Updated: Mar 16, 2021
We can hardly believe it’s our last “Let’s Get to Business” Newsletter of the year. Most of us aren’t overly sad about leaving some things behind in 2020, but we’re very grateful that we’re closing out the year with you!
Thank you for helping us serve 11 clients across 8 states, in various industries, diverse Consulting engagements, and stages of business and life, in our first 7.5 months.
We’re looking forward to starting out the year fresh in 2021 with some renewed focus and offerings based on listening to your needs during the year. 🥳🎉
As we round out 2020, we wanted to share some information on COVID-19 trends we found interesting and thought you would too:
To start, here is some information from the Bureau of Labor Statistics (BLS) on The impact of the coronavirus (COVID-19) pandemic on the Employment Situation:
According to BLS, “In November, 5.0 million workers were classified as employed with a job but not at work” and “Of the 5.0 million employed people not at work during the survey reference week in November 2020, 1.8 million people were included in the “own illness, injury, or medical problems” category.
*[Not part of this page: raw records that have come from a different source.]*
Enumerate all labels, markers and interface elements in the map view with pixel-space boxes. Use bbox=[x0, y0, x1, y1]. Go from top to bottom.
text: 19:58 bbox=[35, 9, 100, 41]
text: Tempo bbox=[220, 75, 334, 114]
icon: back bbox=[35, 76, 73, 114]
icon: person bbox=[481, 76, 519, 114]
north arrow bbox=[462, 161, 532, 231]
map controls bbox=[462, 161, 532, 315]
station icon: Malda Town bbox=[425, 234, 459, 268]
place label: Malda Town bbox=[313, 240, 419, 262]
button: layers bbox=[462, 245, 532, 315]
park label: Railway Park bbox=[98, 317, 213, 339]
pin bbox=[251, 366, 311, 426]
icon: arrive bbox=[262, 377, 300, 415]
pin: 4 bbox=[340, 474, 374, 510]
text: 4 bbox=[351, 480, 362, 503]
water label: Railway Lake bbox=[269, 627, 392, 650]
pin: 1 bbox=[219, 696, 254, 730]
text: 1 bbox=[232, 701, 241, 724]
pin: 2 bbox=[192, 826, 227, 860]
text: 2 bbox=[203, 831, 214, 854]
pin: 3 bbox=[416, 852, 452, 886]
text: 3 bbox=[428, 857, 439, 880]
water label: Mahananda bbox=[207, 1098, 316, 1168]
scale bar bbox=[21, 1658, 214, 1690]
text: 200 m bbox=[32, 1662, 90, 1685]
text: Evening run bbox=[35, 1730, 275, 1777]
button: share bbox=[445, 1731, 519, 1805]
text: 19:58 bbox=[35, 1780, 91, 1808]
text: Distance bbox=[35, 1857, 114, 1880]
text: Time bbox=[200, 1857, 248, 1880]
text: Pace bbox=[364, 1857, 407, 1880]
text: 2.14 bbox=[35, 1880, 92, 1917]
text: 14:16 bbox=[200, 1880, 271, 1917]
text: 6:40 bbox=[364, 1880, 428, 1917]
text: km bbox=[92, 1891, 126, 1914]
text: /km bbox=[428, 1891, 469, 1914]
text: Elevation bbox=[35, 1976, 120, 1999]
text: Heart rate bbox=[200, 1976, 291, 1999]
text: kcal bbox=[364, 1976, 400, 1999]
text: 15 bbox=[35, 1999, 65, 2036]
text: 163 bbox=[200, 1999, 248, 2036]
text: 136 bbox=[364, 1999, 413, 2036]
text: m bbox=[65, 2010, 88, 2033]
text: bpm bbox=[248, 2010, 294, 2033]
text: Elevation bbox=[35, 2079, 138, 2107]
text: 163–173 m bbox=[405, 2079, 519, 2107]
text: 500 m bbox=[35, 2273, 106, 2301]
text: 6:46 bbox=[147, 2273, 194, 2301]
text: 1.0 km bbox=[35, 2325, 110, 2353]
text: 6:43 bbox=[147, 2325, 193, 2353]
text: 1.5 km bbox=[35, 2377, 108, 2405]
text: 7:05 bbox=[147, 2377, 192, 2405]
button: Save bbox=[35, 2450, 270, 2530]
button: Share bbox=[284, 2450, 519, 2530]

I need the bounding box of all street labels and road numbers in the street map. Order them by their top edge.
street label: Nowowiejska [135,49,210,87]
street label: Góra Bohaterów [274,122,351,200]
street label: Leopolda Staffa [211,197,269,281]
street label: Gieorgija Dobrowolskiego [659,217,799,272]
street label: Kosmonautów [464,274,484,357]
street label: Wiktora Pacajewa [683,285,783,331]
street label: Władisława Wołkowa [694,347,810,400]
This was higher than the level in October, and almost twice as high as the average of 941,000 for November 2016–2019.” “Other than those who were themselves ill, under quarantine, or self-isolating due to health concerns, most people who did not work during the survey reference week due to efforts to contain the spread of the coronavirus should have been, and were, classified as “unemployed on temporary layoff.”
We continue to see the impacts in the workplace of COVID-19 in increased reported cases, reported exposure, reported illnesses of employees and their families, reported cases at schools, and school and daycare closings due to reported cases and exposure as well. Naturally, this then impacts working Parents’ ability to report to work at times. One might think that since many are working from home that this is not as huge of an issue, but it is. Even working Parents teleworking are experiencing pain points around this issue. It is quite plausible nowadays that the dog could eat the homework.
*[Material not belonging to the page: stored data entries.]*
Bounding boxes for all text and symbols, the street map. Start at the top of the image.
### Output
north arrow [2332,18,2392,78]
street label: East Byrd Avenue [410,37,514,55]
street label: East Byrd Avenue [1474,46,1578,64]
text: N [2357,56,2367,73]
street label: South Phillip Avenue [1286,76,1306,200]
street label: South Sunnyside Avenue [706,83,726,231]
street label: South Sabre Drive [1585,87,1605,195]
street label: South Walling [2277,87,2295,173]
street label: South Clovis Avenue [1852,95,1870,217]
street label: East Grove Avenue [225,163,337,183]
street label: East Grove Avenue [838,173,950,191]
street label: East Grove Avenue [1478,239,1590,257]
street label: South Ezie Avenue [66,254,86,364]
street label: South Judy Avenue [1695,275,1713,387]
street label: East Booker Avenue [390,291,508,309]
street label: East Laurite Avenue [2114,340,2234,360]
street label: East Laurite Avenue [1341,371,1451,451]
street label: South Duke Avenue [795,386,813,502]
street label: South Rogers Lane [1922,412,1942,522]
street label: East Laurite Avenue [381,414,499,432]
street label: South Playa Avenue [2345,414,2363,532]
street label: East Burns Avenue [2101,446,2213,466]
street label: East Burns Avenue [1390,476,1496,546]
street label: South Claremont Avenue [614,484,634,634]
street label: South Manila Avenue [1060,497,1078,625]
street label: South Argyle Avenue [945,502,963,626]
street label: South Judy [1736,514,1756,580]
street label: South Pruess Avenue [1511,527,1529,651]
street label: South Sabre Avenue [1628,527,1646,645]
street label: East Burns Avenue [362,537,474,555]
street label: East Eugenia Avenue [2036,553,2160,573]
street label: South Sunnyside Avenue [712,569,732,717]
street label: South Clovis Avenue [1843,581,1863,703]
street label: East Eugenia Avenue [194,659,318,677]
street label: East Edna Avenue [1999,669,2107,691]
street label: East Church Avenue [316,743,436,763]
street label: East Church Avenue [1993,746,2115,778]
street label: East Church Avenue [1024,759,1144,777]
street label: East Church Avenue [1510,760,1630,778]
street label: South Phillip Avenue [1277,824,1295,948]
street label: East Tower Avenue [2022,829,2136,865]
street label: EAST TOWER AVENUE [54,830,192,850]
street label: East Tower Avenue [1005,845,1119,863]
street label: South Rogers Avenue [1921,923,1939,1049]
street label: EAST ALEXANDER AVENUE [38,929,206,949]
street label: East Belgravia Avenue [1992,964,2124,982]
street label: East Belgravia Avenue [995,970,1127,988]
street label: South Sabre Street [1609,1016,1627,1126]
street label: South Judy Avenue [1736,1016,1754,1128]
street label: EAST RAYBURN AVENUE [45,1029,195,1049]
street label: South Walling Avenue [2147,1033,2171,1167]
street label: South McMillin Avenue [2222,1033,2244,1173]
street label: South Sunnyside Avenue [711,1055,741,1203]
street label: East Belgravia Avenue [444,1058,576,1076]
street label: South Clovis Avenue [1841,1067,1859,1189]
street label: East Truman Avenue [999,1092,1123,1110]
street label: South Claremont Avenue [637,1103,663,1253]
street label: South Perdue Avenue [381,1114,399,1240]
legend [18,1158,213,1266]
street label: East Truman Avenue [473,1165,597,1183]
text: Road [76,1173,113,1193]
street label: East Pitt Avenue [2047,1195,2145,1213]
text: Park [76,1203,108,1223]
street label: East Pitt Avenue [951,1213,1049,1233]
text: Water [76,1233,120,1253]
Speaking of Unemployment: Is there a difference between a Furlough and a Lay-off? 🤔
According to BLS, “Some people use the terms furlough and layoff interchangeably, and others find them to be distinct. The household survey does not have a formal measure or definition of furlough.”
We definitely believe that the two are separate. One is more finite and affords employees to maintain certain benefits, perks, and other employment components. According to Workest (powered by Zenefits, an HR software, payroll, and services provider supporting Small to Mid-sized Enterprises), here are some distinguishing factors of Furloughs vs Lay-offs:
“A furlough reduces hours, days, or weeks employees may work and usually has a finite length.
As mentioned earlier, businesses can furlough employees for specified amounts of time and set the conditions of the furlough. They can require employees to use accumulated paid time off during the furlough, but generally (for cost-saving measures) they notify employees the furlough will consist of unpaid time.”
“In general, Furloughed staffers are still technically employees: They retain their employment rights and generally their benefits. Laid off workers are no longer employees, and lose their benefits and protections.”
“A layoff can be temporary or permanent, with employees frequently uncertain whether or not they will be returning to work. The construction industry, for example, often lays off workers in the winter due to weather conditions with the hopes, but not guarantee, of rehire in the spring.”
“Because there is the potential these employees will not be rehired, workers who are laid off are required to be paid any accumulated paid time off they have earned in their final paycheck. While there are no federal requirements to pay accumulated time off, almost every state mandates employers give these employees any time they’ve earned in a lump sum in their last paycheck.”
We’re grateful for all of the frontline workers who work tirelessly and expose themselves to risk daily on our behalves to keep the rest of us safe. Please thank your friendly Essential Workers next time you see them!
Here are some statistics on a few of those occupations from collected survey data in households in 2019 and 2020 from BLS:
· 12,609 women over 20 years of age worked in Healthcare Support occupations compared to 9,396 men over 20 years of age in the occupation.
· 26,915 workers supporting us in Service Occupations in November 2019, compared to 23,822 in November, 2020. According to BLS, these occupations are comprised of the following categories:
o Healthcare Support
o Protective Service
o Food Preparation and Serving
o Building and Grounds Cleaning and Maintenance
o Personal Care and Service
· 18,679 workers supporting us in Production, Transportation, and Material Moving Occupations in November 2019, compared to18,685 in November, 2020. According to BLS, these occupations are comprised of the following categories:
o Production Occupations
o Transportation and Material Moving Occupations
And some of us work remotely……Click here to see November, 2020 data on the number of teleworkers reported on in the survey.
We’ll see you next month on a new cadence. In 2021, we’ll be releasing on the third Monday of each month.
That being said, see you in a few weeks. 2021 is just around the corner. Happy New Year!